■ **Text shown**
********************
Reputation: 30411
In the table below, how do I get just the most recent row with id=1
based on the signin
column, and not all 3 rows?
+----+---------------------+---------+
| id | signin | signout |
+----+---------------------+---------+
| 1 | 2011-12-12 09:27:24 | NULL |
| 1 | 2011-12-13 09:27:31 | NULL |
| 1 | 2011-12-14 09:27:34 | NULL |
| 2 | 2011-12-14 09:28:21 | NULL |
+----+---------------------+---------+
Upvotes: 121
Views: 293965
Reputation: 656291
SELECT *
FROM tbl
WHERE id = 1
ORDER BY signin DESC
LIMIT 1;
The obvious index would be on (id)
, or a multicolumn index on (id, signin DESC)
.
Conveniently for the case, MySQL sorts NULL
values last in descending order. That's what you typically want if there can be NULL
values: the row with the latest not-null signin
.
To get NULL
values first:
ORDER BY signin IS NOT NULL, signin DESC
You may want to append more expressions to ORDER BY
to get a deterministic pick from (potentially) multiple rows with NULL
.
The same applies without NULL
if signin
is not defined UNIQUE
.
********************
■ **Tasks to complete**
1. In the MySQL question and answer above, where does MySQL place NULL values when sorting in descending order?
2. According to the MySQL question and answer above, why might more expressions be appended to the ORDER BY clause?

■ **Records shown**
********************
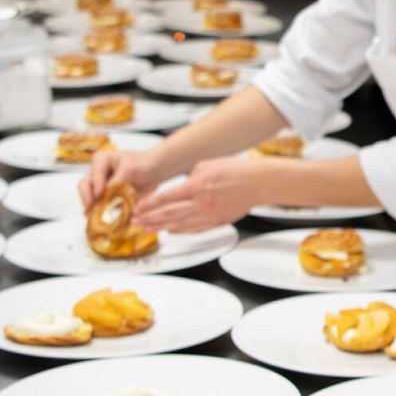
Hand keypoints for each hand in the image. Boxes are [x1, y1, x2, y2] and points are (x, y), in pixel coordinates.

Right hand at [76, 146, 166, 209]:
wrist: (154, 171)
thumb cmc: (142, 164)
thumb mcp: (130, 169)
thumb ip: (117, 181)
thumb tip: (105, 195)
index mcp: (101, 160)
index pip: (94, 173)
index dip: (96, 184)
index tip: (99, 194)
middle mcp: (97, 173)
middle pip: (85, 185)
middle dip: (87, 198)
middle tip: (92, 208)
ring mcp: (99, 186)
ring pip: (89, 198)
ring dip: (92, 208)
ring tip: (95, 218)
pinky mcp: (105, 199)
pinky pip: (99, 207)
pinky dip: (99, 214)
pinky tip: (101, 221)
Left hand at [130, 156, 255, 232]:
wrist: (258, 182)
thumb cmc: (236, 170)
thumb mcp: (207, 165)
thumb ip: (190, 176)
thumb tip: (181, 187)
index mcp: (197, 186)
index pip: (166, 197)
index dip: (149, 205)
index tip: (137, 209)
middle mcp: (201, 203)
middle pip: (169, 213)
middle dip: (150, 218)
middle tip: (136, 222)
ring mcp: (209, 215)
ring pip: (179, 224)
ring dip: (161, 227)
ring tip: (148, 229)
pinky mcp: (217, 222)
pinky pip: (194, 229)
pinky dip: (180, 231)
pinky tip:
********************
■ **Expected results**
1. MySQL sorts NULL values last in descending order.

2. More expressions give a deterministic pick when several rows could have NULL in signin. The same applies without NULL if signin is not defined UNIQUE.